Problem description
In the entries below, find the lines with the word "orchestr" and copy them.

(Recorded data)

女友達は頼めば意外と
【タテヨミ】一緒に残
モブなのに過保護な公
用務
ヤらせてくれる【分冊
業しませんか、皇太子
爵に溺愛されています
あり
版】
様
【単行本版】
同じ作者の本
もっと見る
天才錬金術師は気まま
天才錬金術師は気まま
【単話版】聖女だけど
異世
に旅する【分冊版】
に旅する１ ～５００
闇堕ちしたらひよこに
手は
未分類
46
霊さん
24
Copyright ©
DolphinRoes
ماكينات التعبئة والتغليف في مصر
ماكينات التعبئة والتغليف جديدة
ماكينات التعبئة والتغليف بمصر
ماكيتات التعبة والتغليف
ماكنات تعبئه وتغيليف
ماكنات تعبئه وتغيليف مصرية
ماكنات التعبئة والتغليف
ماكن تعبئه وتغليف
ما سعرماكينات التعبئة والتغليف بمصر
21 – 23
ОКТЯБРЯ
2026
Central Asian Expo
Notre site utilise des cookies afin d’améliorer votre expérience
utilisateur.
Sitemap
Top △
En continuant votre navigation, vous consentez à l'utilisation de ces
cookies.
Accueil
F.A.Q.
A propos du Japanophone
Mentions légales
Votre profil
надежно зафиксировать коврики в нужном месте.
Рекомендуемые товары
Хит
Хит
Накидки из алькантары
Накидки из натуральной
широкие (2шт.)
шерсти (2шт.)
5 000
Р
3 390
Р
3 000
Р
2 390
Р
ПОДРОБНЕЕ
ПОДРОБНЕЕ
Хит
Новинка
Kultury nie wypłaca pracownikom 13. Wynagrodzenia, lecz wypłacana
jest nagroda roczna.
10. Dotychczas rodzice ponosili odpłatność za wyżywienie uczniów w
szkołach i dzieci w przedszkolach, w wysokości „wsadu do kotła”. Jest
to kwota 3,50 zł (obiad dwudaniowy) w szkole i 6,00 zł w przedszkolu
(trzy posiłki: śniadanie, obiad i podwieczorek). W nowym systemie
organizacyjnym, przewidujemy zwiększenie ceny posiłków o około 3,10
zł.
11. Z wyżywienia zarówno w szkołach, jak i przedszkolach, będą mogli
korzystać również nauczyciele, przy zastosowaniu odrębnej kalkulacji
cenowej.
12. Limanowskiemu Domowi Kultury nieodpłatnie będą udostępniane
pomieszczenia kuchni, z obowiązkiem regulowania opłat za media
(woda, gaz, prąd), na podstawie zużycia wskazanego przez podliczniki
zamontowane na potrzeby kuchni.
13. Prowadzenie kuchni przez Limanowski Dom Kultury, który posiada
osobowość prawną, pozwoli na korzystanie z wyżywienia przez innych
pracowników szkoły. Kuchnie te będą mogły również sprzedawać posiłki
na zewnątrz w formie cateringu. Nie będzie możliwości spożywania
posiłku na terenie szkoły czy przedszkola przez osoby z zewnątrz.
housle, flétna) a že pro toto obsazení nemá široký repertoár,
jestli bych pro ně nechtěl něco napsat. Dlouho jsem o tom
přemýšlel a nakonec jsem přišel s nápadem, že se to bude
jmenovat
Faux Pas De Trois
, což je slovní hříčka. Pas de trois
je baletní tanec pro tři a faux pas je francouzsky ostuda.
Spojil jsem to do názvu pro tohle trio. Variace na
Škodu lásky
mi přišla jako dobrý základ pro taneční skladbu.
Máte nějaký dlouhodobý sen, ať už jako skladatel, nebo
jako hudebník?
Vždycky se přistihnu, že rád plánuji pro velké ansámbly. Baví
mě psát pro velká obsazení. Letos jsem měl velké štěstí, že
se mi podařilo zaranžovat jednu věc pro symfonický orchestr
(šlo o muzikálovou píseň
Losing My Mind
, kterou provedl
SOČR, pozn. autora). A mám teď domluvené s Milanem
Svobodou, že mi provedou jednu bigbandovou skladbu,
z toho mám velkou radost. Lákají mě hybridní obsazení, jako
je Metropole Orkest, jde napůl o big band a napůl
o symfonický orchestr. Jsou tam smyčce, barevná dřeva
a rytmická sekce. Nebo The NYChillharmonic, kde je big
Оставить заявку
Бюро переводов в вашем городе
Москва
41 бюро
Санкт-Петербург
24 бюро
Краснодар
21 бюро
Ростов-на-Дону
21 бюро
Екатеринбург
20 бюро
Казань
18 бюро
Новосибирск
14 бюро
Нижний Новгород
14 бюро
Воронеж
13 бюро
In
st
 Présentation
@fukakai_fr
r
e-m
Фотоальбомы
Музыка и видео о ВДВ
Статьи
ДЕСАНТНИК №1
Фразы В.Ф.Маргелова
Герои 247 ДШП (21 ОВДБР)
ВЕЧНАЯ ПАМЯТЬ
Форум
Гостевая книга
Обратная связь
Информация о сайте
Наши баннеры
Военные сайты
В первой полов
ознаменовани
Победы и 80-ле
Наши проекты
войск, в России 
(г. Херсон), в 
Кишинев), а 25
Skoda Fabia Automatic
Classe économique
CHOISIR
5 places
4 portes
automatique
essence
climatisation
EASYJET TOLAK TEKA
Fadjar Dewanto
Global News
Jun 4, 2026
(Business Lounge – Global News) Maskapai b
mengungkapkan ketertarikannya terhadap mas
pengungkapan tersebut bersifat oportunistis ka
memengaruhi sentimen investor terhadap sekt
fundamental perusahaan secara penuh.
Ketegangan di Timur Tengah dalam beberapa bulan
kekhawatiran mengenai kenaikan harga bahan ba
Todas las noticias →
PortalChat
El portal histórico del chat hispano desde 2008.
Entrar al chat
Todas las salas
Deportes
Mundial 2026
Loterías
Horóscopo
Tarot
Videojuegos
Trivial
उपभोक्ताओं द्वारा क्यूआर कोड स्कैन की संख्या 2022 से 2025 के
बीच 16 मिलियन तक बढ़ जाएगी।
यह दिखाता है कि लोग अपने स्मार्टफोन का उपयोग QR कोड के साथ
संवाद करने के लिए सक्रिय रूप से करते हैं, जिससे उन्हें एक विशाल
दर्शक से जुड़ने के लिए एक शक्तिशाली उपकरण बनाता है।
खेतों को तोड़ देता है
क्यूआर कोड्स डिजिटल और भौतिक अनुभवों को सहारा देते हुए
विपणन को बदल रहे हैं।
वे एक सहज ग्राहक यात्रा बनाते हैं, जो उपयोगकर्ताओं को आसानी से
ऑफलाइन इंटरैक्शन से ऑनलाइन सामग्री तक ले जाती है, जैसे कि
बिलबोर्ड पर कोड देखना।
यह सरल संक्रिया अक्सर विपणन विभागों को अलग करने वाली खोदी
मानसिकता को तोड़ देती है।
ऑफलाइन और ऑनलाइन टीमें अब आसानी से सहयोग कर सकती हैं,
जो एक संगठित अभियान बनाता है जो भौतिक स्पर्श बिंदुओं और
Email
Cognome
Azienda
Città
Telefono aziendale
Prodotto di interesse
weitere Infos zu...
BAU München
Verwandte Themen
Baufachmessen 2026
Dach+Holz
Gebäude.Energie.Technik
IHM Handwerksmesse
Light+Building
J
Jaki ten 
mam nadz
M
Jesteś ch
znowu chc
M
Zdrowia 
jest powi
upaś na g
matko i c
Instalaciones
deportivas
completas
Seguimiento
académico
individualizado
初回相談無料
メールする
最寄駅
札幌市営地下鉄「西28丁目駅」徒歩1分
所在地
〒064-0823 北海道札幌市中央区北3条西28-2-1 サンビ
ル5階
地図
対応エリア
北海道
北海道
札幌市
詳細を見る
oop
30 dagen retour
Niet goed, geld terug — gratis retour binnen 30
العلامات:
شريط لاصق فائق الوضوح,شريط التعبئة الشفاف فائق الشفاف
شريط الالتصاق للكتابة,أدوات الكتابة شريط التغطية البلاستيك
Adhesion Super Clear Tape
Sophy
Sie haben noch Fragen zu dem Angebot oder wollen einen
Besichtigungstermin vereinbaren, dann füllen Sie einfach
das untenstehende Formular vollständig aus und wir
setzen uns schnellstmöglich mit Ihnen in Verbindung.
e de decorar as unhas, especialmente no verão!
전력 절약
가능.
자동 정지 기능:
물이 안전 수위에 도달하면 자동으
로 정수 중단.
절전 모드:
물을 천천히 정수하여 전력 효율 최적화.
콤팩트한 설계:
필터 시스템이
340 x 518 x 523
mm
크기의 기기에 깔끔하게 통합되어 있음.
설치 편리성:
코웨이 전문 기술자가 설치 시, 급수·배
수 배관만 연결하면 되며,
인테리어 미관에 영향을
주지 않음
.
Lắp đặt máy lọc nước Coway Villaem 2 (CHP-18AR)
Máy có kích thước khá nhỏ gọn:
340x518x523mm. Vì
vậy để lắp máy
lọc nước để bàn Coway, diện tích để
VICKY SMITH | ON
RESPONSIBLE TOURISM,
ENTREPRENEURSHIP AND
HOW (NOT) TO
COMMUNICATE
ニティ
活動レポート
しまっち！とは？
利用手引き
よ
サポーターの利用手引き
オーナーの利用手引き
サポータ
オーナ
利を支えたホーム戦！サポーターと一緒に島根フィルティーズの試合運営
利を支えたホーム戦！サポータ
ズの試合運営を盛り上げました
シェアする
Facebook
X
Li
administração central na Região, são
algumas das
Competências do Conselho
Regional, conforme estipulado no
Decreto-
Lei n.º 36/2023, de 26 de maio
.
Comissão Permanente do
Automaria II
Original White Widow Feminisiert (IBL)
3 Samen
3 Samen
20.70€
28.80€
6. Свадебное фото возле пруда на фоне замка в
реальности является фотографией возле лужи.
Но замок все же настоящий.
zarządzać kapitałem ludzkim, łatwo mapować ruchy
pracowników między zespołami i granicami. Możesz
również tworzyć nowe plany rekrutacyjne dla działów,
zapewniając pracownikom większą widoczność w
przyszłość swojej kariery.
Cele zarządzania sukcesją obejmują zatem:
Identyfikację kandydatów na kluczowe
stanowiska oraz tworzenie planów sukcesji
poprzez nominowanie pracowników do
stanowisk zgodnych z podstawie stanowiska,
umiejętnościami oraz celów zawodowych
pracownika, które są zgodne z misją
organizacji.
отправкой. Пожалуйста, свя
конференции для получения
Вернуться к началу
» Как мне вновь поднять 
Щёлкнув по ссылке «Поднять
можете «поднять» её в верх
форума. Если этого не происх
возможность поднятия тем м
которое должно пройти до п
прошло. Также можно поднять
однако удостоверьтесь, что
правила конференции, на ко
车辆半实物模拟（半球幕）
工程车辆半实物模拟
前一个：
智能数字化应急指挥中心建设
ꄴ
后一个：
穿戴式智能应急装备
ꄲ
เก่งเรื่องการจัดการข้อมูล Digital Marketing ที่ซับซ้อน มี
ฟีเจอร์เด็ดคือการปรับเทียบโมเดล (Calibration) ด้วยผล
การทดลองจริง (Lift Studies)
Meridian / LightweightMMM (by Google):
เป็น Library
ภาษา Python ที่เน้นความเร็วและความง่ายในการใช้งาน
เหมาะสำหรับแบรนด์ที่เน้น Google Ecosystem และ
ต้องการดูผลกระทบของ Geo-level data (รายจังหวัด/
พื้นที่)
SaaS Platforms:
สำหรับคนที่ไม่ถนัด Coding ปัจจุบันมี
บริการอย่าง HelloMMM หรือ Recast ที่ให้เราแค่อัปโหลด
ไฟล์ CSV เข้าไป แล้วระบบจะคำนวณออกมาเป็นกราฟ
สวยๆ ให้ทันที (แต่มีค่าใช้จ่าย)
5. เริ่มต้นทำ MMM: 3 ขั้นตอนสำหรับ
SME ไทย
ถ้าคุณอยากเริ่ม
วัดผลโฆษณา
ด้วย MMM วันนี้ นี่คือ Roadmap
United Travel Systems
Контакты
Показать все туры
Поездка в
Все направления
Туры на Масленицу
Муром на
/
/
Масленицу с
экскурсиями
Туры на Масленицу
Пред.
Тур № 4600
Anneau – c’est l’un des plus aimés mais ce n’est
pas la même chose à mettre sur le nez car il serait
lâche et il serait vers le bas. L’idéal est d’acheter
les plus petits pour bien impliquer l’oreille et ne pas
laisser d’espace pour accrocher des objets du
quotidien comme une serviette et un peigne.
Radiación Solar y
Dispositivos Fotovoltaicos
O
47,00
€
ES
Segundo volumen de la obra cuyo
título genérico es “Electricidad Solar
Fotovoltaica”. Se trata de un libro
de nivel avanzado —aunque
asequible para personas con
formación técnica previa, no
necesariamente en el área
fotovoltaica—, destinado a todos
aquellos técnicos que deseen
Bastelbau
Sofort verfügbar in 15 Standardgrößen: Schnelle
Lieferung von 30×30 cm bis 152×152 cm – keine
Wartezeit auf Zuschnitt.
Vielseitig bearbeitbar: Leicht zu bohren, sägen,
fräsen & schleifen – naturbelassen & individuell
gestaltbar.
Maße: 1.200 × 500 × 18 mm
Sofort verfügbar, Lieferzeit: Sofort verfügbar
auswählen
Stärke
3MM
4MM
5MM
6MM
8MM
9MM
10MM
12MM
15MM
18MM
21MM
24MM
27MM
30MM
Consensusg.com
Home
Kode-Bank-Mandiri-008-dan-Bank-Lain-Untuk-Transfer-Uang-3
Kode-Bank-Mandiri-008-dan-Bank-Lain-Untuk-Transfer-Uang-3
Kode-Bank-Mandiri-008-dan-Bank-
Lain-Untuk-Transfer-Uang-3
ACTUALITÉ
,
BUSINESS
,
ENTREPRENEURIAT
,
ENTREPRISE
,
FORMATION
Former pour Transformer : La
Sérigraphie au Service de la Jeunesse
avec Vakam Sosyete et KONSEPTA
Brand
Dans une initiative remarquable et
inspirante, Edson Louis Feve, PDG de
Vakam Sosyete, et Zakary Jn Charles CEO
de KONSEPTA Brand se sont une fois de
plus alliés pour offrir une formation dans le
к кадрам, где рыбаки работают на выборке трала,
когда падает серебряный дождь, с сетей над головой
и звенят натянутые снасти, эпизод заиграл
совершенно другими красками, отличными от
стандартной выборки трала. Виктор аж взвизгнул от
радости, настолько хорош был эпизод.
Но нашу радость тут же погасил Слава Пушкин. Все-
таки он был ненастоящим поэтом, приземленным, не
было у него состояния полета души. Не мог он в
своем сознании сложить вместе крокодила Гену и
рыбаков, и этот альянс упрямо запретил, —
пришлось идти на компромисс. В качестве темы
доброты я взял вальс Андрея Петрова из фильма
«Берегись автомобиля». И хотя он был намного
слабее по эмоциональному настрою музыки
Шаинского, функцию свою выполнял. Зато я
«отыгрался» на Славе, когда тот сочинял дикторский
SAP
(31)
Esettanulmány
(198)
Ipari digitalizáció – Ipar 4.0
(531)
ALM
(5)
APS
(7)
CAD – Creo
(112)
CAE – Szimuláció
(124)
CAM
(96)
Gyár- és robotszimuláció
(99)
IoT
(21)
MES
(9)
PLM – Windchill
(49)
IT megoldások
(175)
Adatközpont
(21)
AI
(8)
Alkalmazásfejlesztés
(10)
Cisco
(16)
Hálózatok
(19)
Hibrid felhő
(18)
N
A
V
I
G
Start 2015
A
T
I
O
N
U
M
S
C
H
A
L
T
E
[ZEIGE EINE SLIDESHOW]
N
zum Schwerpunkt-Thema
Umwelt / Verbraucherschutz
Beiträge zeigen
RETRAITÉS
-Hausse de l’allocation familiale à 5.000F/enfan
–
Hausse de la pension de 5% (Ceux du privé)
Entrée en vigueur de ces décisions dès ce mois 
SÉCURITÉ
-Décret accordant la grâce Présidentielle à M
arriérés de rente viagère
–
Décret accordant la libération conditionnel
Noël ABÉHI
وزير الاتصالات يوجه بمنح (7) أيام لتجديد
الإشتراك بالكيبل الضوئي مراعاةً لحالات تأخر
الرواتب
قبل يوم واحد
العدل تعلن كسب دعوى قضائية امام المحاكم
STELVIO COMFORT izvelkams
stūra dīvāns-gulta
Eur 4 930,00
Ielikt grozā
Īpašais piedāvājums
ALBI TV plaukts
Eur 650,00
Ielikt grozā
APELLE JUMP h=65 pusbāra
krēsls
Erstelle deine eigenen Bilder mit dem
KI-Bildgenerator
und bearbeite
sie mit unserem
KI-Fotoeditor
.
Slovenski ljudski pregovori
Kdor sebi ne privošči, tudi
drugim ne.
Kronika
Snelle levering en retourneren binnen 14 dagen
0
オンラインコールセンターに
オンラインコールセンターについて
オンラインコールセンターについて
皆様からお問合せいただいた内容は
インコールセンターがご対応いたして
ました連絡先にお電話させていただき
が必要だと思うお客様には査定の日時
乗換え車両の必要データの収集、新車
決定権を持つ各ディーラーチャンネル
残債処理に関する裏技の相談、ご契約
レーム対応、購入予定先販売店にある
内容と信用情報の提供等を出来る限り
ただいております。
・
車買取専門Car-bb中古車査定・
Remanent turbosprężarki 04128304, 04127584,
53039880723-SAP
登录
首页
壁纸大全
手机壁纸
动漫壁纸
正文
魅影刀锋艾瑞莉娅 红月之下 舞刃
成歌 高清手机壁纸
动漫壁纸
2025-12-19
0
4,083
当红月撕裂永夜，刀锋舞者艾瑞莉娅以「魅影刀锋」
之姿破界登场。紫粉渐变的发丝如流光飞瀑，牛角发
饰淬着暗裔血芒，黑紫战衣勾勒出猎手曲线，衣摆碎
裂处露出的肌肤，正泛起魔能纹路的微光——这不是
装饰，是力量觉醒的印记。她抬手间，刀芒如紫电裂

Result
se mi podařilo zaranžovat jednu věc pro symfonický orchestr
o symfonický orchestr. Jsou tam smyčce, barevná dřeva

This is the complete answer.